What is the number of lines below that include the string "transition"? Provide that number alone.

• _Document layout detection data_
····················
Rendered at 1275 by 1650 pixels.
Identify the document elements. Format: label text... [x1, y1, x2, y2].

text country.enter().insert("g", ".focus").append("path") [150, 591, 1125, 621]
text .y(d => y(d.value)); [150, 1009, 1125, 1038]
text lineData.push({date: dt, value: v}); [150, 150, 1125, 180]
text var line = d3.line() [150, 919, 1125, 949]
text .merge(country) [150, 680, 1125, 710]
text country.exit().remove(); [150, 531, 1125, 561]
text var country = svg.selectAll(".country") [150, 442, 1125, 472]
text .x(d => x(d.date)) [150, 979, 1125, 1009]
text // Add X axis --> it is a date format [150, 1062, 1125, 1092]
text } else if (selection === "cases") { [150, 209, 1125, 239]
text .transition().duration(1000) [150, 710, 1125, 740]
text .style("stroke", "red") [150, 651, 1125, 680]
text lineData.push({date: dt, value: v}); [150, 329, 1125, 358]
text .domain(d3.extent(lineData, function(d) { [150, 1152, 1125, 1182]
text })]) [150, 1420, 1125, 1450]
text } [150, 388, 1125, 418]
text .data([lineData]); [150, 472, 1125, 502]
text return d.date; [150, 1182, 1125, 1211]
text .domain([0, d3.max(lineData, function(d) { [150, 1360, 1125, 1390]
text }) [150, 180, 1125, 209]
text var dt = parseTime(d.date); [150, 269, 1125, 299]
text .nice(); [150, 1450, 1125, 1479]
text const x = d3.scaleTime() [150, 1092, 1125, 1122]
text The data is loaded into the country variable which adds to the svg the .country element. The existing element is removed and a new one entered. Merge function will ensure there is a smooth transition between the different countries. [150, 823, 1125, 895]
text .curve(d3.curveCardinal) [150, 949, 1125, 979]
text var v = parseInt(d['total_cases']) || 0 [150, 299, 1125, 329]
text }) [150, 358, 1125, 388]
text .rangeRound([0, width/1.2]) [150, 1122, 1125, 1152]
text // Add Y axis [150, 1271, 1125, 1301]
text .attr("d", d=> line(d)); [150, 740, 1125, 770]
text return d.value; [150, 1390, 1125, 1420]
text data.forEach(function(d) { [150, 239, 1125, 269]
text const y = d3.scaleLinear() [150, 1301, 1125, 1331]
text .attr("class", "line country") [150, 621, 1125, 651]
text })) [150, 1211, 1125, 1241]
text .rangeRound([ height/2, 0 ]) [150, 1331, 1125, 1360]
····················
• _Answer space_
2